▸ **Problem description**: Copy the complete listing word for word, but do not carry over any images.

▸ **Dataset excerpt**:
↓

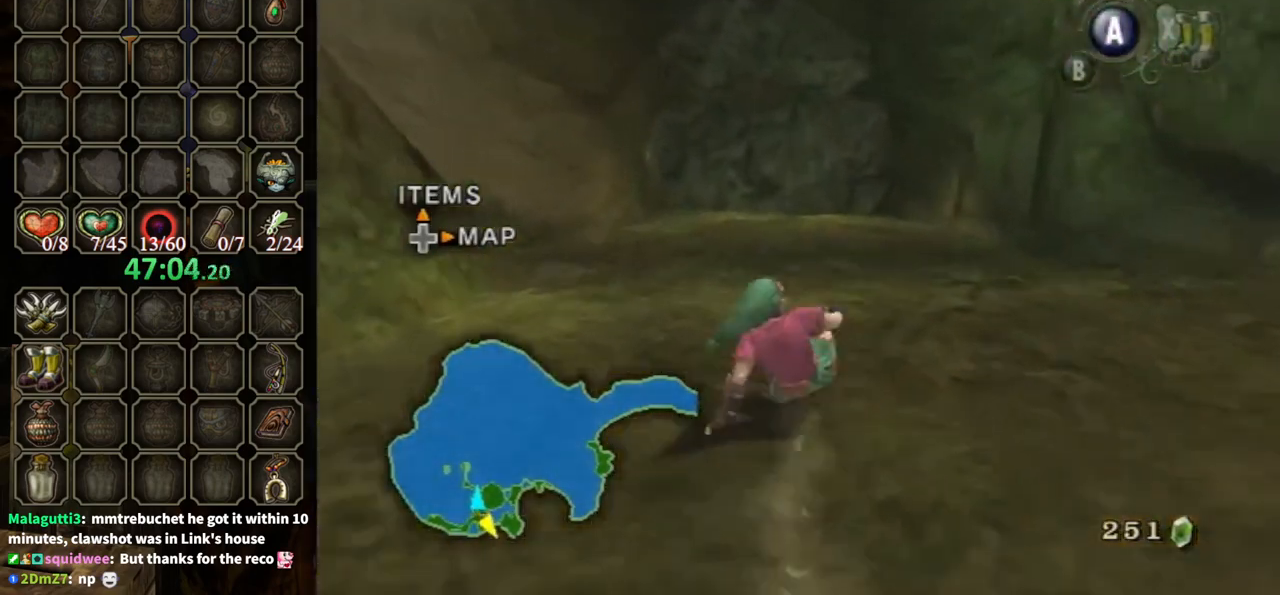
{"buttons": [], "left_stick": "center", "right_stick": "center", "events": [[33, "left_stick", "center"], [100, "DPAD_UP", "down"], [200, "DPAD_UP", "up"]]}
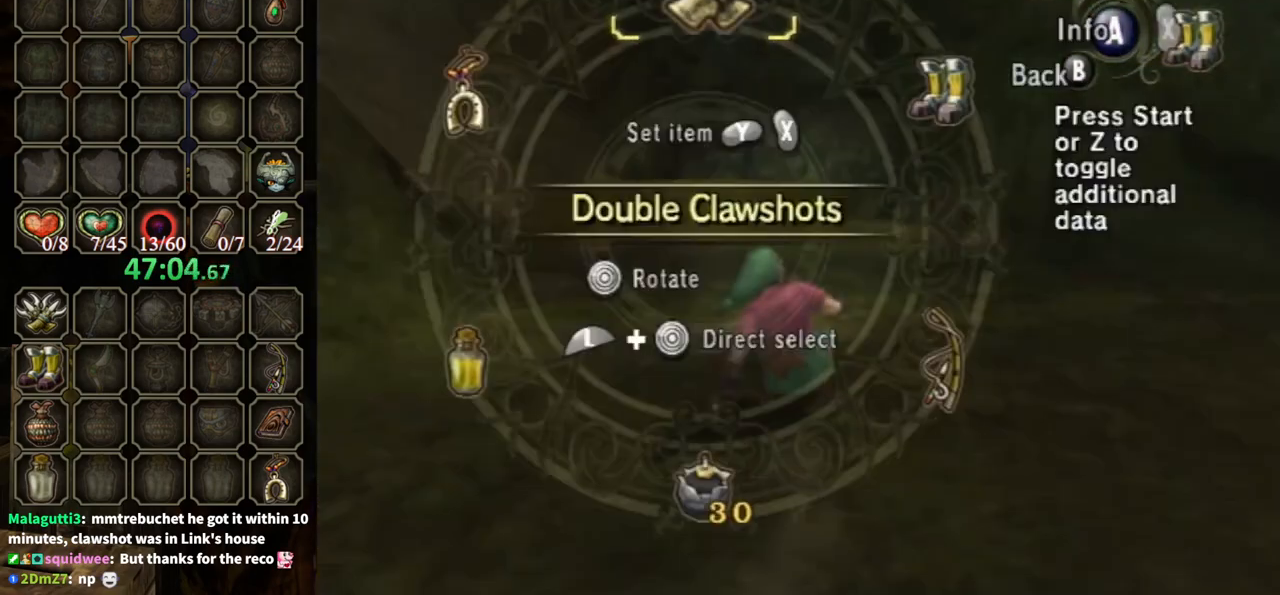
{"buttons": ["L1"], "left_stick": "down", "right_stick": "center", "events": [[400, "L1", "down"], [433, "left_stick", "down"]]}
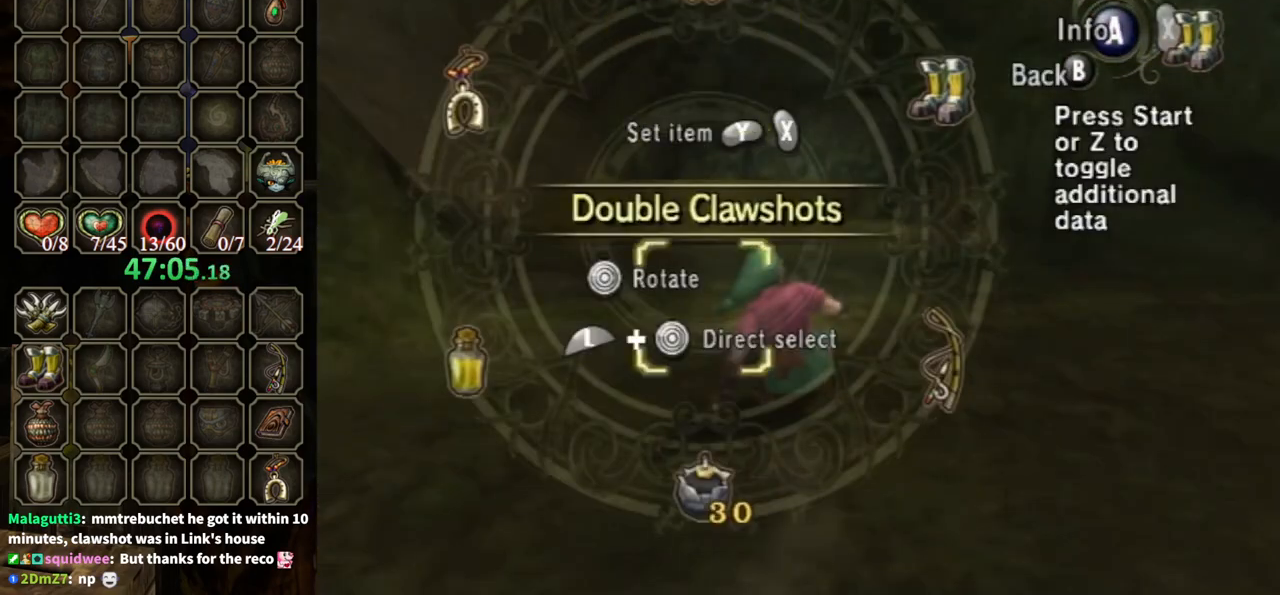
{"buttons": [], "left_stick": "center", "right_stick": "center", "events": [[67, "left_stick", "center"], [100, "L1", "up"], [300, "X", "down"], [467, "X", "up"]]}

↑

▸ **Answer box**:
{"buttons": [], "left_stick": "center", "right_stick": "center", "events": [[33, "left_stick", "center"], [100, "DPAD_UP", "down"], [200, "DPAD_UP", "up"]]}
{"buttons": ["L1"], "left_stick": "down", "right_stick": "center", "events": [[400, "L1", "down"], [433, "left_stick", "down"]]}
{"buttons": [], "left_stick": "center", "right_stick": "center", "events": [[67, "left_stick", "center"], [100, "L1", "up"], [300, "X", "down"], [467, "X", "up"]]}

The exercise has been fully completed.